The chase for the highest bang for your buck is in constant motion. At one time, Mexico, Japan, and Korea were the objects of our ire. Then it was China and India. Well, now they are losing jobs to countries like Vietnam, Malaysia and Indonesia. All have their pros and cons. But the bottom line is that as long as your workforce can climb the value chain (higher skills, higher knowledge, higher productivity), they won't be outsourced. American workers have not kept pace with that value curve.

Tuesday, July 1, 2008


I don't think real estate and raw land would have been a safe hedge if you purchased 2, 3, 4 years ago. In fact, in some regions, you'd be grossly upside down.

Having said that, I called the real estate top 2 years ago, and called the severity of the subprime mortgage crisis last July as well as the second leg down on banks last month (ironically enough, in sports message boards). The take away message is the commodities listed (oil, gold, futures, etc.) are just assets, altho a different category of assets. Some were dormant for 20 years, and have recently come back with a vengeance. But you would have lost your ass several times over going long on them for all those years. They are just another class of assets, just like biotech stocks or mortgage-backed securities are financial assets. Some shine during certain periods of economic cycles, while others have their own value trajectories.

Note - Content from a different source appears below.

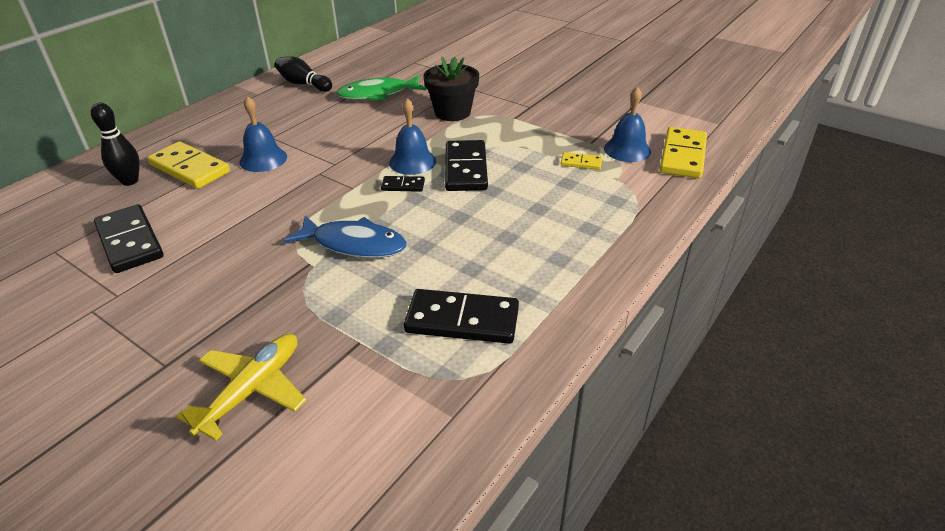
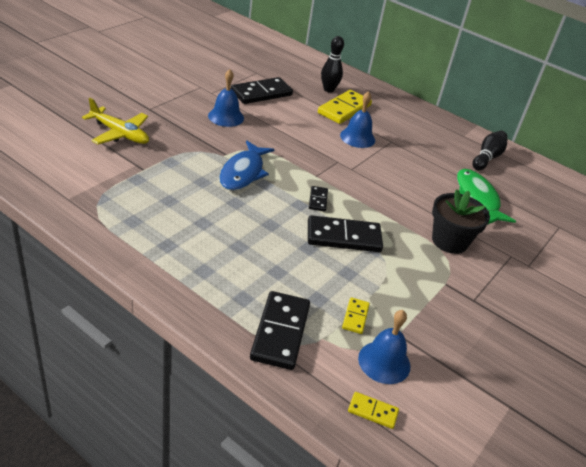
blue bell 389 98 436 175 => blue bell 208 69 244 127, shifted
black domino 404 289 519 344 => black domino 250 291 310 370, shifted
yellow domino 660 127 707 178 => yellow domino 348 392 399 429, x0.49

You're better off being a contrarian, buying assets that are beaten down and hence, grossly undervalued. Call me dumb, and that's okay, but I've never made any money following the crowd--in fact, I've always lost money going against my instincts. I will be a net buyer of certain downtrodden assets in the next couple years, as this downturn is going to last longer than most predict. We have time in this buyer's market to be choosy. But the bottom will be well-formed before the economic indicators pick up. That's my next call: when there's blood on the streets for the next 2 years, there will be huge buying opportunities. Just when the last bulls throw in the towel is when expectations will be lowest for even the most optimistic. That's when the secular low will be reached. The economy will eventually crawl up again, much like other recoveries, but entirely unique because inflationary pressures won't be dormant this time. In fact, that alone will temper the upside a bit.

I really do think future boom/bust cycles will be more pronounced, but that's not the worse part. What's worse is that the US is on its downslope in terms of being the top dog on the world stage. The 20th century experienced major dislocations as well, but America came back stronger than ever each time. These next recoveries won't be as crisp. We will have to accept that while we will still be one of the two biggest consumers of the world's goods, the adult table will now be more crowded. We will fall back into the pack along with China and a handful of powers.

One thing is for sure: we are in for a rough ride. I just find it counterproductive that the pundits and experts always want to look back retrospectively for a cure to prevent the next boom/bust cycle. But in doing so, they will introduce more legislation that merely adds to the cost of doing business. The laws to prevent fraud are in place--it's the enforcement that is lacking. Adding more legislation after the FSLIC S & L fiasco didn't prevent the current mortgage crisis. It just created more complexity and increased business costs. Just like Sarbanes/Oxley won't prevent the next stock market bubble. All S/O did was drive smaller companies out of business. They ended up too busy with compliance in lieu of concentrating on their core competence of running their businesses.

Bottom-line: we need to just accept that greed and fear have always, and will always drive market fluctuations. Irrational exuberance (coined by former Fed Chairman Greenspan) exists in every market boom, just like panic selling occurs with every market meltdown. Now, can measures be put in place to attenuate volatility? Perhaps, but the cure shouldn't be worse than the illness.